Supplied material:
----------

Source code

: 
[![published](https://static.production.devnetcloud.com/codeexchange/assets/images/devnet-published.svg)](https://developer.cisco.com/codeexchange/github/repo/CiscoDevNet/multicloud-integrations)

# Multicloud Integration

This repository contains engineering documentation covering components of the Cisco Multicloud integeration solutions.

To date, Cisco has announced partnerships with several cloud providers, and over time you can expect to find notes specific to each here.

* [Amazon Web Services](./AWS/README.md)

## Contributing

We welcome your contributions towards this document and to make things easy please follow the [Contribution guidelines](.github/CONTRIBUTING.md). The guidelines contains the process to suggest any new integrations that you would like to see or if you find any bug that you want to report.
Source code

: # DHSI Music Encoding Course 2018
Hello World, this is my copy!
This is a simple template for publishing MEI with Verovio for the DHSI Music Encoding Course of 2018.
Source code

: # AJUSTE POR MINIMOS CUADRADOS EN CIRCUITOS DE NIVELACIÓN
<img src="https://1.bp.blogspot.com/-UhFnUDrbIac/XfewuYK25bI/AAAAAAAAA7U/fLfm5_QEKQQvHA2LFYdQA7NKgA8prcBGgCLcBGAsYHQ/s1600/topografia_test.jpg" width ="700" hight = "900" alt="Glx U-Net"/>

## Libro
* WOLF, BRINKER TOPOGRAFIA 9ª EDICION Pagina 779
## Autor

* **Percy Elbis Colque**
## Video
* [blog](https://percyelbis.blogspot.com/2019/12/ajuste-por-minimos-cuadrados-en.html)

----------

What is being asked: Return each line of the data above verbatim.

Task output:
Source code

: 
[![published](https://static.production.devnetcloud.com/codeexchange/assets/images/devnet-published.svg)](https://developer.cisco.com/codeexchange/github/repo/CiscoDevNet/multicloud-integrations)

# Multicloud Integration

This repository contains engineering documentation covering components of the Cisco Multicloud integeration solutions.

To date, Cisco has announced partnerships with several cloud providers, and over time you can expect to find notes specific to each here.

* [Amazon Web Services](./AWS/README.md)

## Contributing

We welcome your contributions towards this document and to make things easy please follow the [Contribution guidelines](.github/CONTRIBUTING.md). The guidelines contains the process to suggest any new integrations that you would like to see or if you find any bug that you want to report.
Source code

: # DHSI Music Encoding Course 2018
Hello World, this is my copy!
This is a simple template for publishing MEI with Verovio for the DHSI Music Encoding Course of 2018.
Source code

: # AJUSTE POR MINIMOS CUADRADOS EN CIRCUITOS DE NIVELACIÓN
<img src="https://1.bp.blogspot.com/-UhFnUDrbIac/XfewuYK25bI/AAAAAAAAA7U/fLfm5_QEKQQvHA2LFYdQA7NKgA8prcBGgCLcBGAsYHQ/s1600/topografia_test.jpg" width ="700" hight = "900" alt="Glx U-Net"/>

## Libro
* WOLF, BRINKER TOPOGRAFIA 9ª EDICION Pagina 779
## Autor

* **Percy Elbis Colque**
## Video
* [blog](https://percyelbis.blogspot.com/2019/12/ajuste-por-minimos-cuadrados-en.html)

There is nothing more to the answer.